=== Begin Enclosure ===
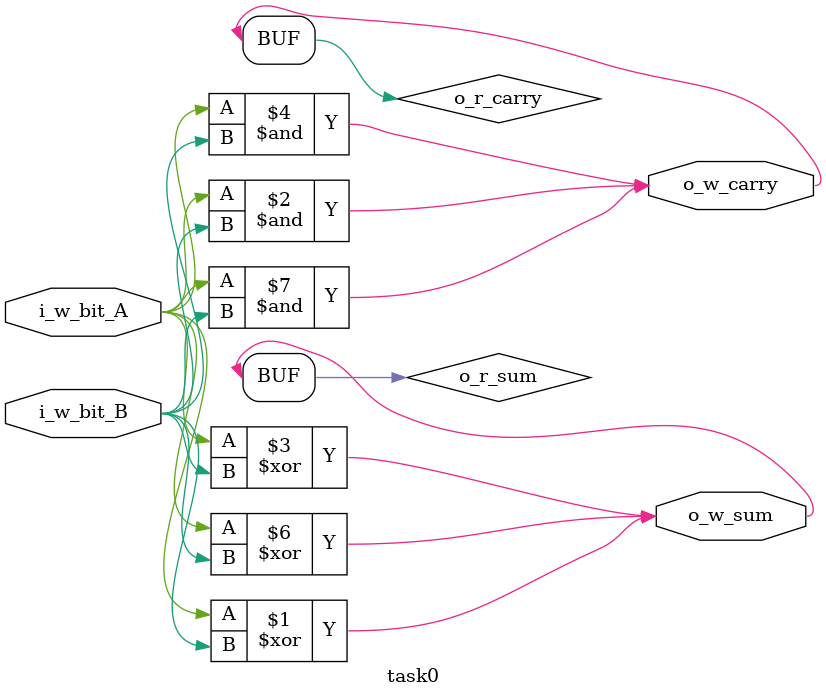
<source format=v>
`timescale 1ns / 1ps
module task0(
		output wire o_w_sum,
		output wire o_w_carry,
		input wire i_w_bit_A,
		input wire i_w_bit_B
    );
	
	// TODO 1.a: Implement a half-adder 
	// nivel structural
	xor(o_w_sum, i_w_bit_A, i_w_bit_B);
    and(o_w_carry, i_w_bit_A, i_w_bit_B);
    
    // nivel flux de date
    assign o_w_sum = i_w_bit_A ^ i_w_bit_B;
    assign o_w_carry = i_w_bit_A & i_w_bit_B;
    
    // nivel procedural
    reg o_r_sum;
    reg o_r_carry;
    
    always @(*) begin
        o_r_sum = i_w_bit_A ^ i_w_bit_B;
        o_r_carry = i_w_bit_A & i_w_bit_B;
    end
    
    assign o_w_sum = o_r_sum;
    assign o_w_carry = o_r_carry;
endmodule

</source>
=== End Enclosure ===
◆ WORK ORDER: In the data above, each line holding "wire" is to be found and copied.

◆ SOLVED PROBLEM:
		output wire o_w_sum,
		output wire o_w_carry,
		input wire i_w_bit_A,
		input wire i_w_bit_B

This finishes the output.